--- REQUIRED WORK ---
Select and copy every line below that contains the word "Track", matching letter case exactly.

--- DATA ---
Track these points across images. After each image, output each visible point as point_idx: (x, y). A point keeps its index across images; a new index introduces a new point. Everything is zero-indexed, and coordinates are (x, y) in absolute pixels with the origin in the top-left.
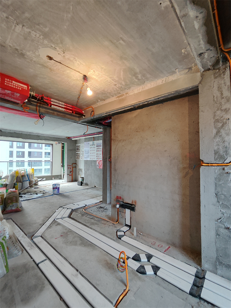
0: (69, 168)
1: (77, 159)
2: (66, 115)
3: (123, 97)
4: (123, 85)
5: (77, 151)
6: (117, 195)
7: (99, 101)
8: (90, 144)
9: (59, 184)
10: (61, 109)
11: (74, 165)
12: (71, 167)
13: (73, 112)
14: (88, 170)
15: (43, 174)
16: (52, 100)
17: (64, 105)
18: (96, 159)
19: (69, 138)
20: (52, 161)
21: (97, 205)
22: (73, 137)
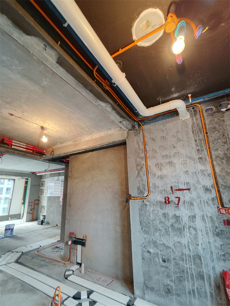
0: (30, 206)
1: (40, 195)
2: (27, 154)
3: (77, 142)
4: (75, 134)
5: (42, 186)
6: (71, 231)
7: (58, 143)
8: (55, 179)
10: (21, 149)
11: (36, 202)
12: (33, 204)
13: (33, 152)
14: (51, 207)
16: (13, 141)
17: (26, 146)
18: (59, 194)
19: (34, 173)
20: (11, 198)
21: (53, 246)
22: (38, 172)
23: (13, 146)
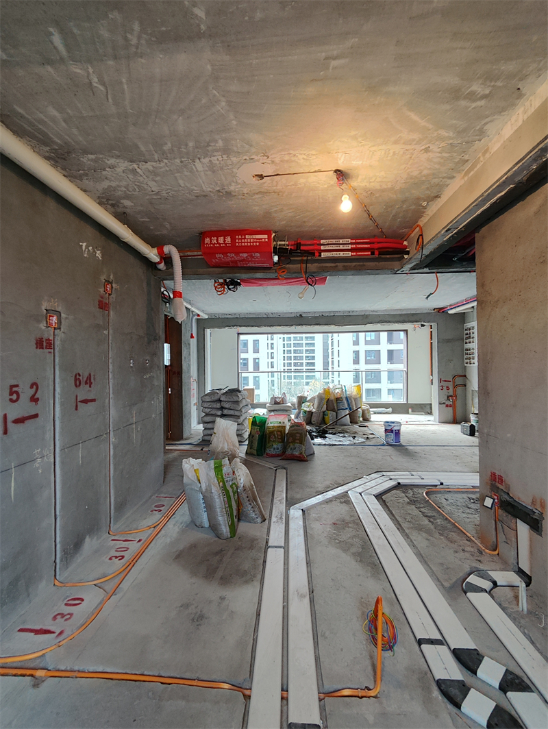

--- TASK RESULT ---
Track these points across images. After each image, output each visible point as point_idx: (x, y). A point keeps its index across images; a new index introduces a new point. Everything is zero-indexed, and coordinates are (x, y) in absolute pixels with the origin in the top-left.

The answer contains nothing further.